As pesquisas de opinião no Chile já haviam antecipado algo, mas a realidade chegou aos interessados na estatística eleitoral como uma avalanche incontível: o Partido Republicano, de ultradireita, se converteu neste domingo (07) na legenda mais votada nas eleições para o Conselho Constitucional, a segunda tentativa para substituir a Constituição de 1980, aprovada durante a ditadura do general Augusto Pinochet.
Diferentemente da primeira, desta vez serão os defensores da Carta Magna a deter a maioria, e os republicanos liderados por José Antonio Kast já deixaram claro que querem um texto “bastante semelhante” ao que se procura substituir.
Visto à distância, o vaivém eleitoral chileno parece incompreensível. Com uma participação de mais de 80%, com voto obrigatório e com o tema constitucional superado na agenda pública por problemas que parecem inquietar mais os chilenos, esse processo não foi capaz de concentrar o nível de atenção do primeiro.
“Creio que os resultados se explicam por as pessoas estarem buscando exatamente o contrário do que se passou no primeiro processo”, comentou à DW o analista político Kenneth Bunker, diretor executivo do website chileno Tresquintos.
Especialistas estimam que o êxito da ultradireita é uma resposta ao contexto social: aumento da sensação de insegurança, economia em apuros e crise migratória.
“Todas as listas competiram para ver quem oferecia mais segurança, embora isso não tivesse nada que ver com a Constituição”, explica Mario Álvarez, doutor em Comunicação Política da Universidade de Leeds e acadêmico da Universidade de La Frontera.
“Mas se você compete aí [nesse campo temático], os conservadores vão sempre ganhar, porque têm um discurso mais simplista e de mais êxito.

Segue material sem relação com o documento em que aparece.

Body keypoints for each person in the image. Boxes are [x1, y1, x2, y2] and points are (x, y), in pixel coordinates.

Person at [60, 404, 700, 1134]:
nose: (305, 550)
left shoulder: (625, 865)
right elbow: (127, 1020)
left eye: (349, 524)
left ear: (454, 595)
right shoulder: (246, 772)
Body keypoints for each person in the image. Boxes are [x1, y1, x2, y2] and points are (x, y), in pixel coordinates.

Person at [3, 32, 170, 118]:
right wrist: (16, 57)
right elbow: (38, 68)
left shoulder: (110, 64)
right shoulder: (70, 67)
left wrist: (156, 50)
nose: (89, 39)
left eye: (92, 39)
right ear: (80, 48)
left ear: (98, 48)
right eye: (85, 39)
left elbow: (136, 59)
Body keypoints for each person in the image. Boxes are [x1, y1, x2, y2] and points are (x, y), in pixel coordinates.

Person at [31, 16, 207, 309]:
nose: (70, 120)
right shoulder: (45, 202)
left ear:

Elaboraram uma retórica patriótica a respeito: de um lado estão os chilenos, do outro, os que não defendem o Chile – o que é exatamente o discurso público de Pinochet [ditador chileno de 1974 a 1990]. Então, não só pautaram o tema, como ainda o estruturaram de maneira inteligente”, acrescenta.
Governo em apuros
O resultado eleitoral não só é um duro golpe para o governo do presidente Gabriel Boric, cuja aliança obteve 16 dos 50 assentos do Conselho Constitucional, mas também para a extinta Concertación, a coalizão política de esquerda, centro-esquerda e centro que governou o país de 1990 a 2010, e que agora ficou de fora. Tampouco a direita tradicional pôde cantar vitória, com seus 11 constituintes, pois os republicanos somaram 23 vagas.

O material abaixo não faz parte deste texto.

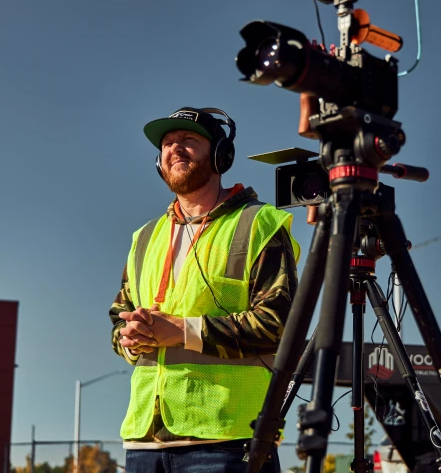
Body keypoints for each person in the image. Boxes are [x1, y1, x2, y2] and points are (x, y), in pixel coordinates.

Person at [108, 106, 301, 473]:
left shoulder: (259, 224)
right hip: (143, 442)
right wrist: (130, 337)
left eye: (188, 140)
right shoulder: (145, 238)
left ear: (220, 155)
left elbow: (279, 325)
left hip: (227, 441)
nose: (175, 149)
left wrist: (181, 332)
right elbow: (118, 319)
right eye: (167, 143)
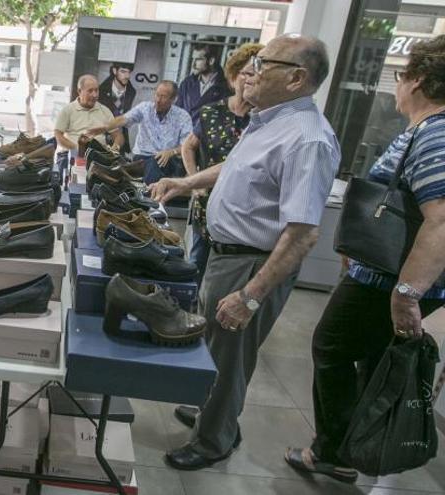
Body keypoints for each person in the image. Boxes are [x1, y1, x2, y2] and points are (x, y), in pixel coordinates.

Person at [151, 33, 340, 470]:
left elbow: (302, 233)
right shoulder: (269, 121)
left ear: (296, 78)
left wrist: (251, 295)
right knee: (217, 347)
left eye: (263, 63)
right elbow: (235, 167)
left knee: (230, 354)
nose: (250, 72)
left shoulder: (307, 139)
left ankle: (214, 439)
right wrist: (186, 183)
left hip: (251, 262)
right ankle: (213, 410)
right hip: (226, 254)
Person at [285, 35, 445, 484]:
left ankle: (334, 450)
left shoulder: (436, 133)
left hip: (386, 282)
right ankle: (356, 447)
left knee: (331, 347)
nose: (397, 85)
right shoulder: (426, 131)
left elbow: (441, 220)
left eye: (401, 75)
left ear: (419, 80)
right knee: (370, 359)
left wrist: (407, 293)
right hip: (380, 274)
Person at [182, 43, 263, 285]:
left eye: (255, 75)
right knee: (197, 263)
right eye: (245, 74)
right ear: (233, 76)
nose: (249, 80)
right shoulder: (211, 112)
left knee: (228, 276)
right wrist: (193, 182)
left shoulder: (262, 118)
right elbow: (189, 146)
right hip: (208, 202)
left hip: (244, 210)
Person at [87, 81, 192, 184]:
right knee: (151, 164)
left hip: (167, 159)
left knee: (163, 164)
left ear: (173, 99)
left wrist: (171, 152)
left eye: (163, 97)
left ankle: (141, 190)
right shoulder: (145, 108)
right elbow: (123, 119)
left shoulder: (183, 117)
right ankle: (149, 194)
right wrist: (104, 127)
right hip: (142, 158)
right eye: (156, 95)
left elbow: (187, 145)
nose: (158, 100)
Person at [54, 75, 123, 158]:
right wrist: (76, 148)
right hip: (73, 155)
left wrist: (114, 149)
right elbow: (58, 135)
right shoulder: (67, 110)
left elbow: (118, 136)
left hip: (99, 157)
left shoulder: (105, 111)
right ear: (79, 91)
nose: (94, 95)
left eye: (96, 90)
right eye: (90, 91)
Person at [177, 40, 232, 125]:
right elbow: (176, 113)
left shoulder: (227, 87)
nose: (193, 64)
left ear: (211, 61)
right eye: (193, 59)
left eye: (198, 59)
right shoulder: (186, 83)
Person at [99, 63, 137, 154]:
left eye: (129, 72)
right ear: (114, 71)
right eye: (123, 71)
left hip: (121, 139)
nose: (127, 76)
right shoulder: (101, 90)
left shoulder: (132, 92)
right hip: (102, 137)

“É um terremoto de proporções épicas. As pessoas estão procurando soluções desmedidas porque os problemas são desmedidos, e os partidos tradicionais não vão dar resposta a isso”, avalia Bunker.
Para o especialista, além disso, o governo geriu mal o tempo, por não ter enfrentado os problemas e chegado à eleição com várias crises ativas.
Álvarez ressalva que Boric, apesar de tudo, conta com uma base de apoio estável: “Em que pese todas as dificuldades que teve para levar adiante suas reformas, ele pode observar com certa tranquilidade o fato de que a votação de aprovação não baixou muito. O problema é que a oposição vai inevitavelmente entrar numa corrida por quem é mais de direita, e isso vai ser muito complicado para o governo gerir, pois cada vez vão lhe recusar mais coisas. Basta ver como foram mal os setores de direita que se mostraram abertos ao diálogo.”
Votos nulos eloquentes
Outro elemento que chamou a atenção, à parte o pêndulo que parece guiar os movimentos eleitorais chilenos, é a enorme quantidade de votos nulos e em branco, que, somados, chegam a 21,54% de todos os emitidos.
“Se esses votos dizem algo, é que as pessoas não se interessam em participar [de votações] enquanto não houver melhores condições no dia a dia. A cidadania entende que não se pode pensar no longo prazo se não se tem como lidar com o quotidiano. Os nulos vão ser um campo de disputa, porque são muitos cidadãos e podem virar a mesa numa eleição ou plebiscito muito apertado”, analisa Kenneth Bunker.
Agora cabe ver o que o eleitorado republicano quer, pois não há indicações de que se trate só de um voto conservador, paroquial: “A mim, me parece que se trata de eleitores que estão contra: contra este processo, contra o governo, contra o feminismo”, conclui Bunker.
Ao mesmo tempo – considerando o grande volume de votos nulos, o apoio maciço ao partido que não deseja mudar a Constituição de 1980, e o desânimo geral perante o assunto –, Álvarez não descarta que a nova proposta também seja rechaçada. O que poderia desarmar essa dinâmica é os republicanos “buscarem dar uma imagem de governabilidade e usarem este processo para tal”.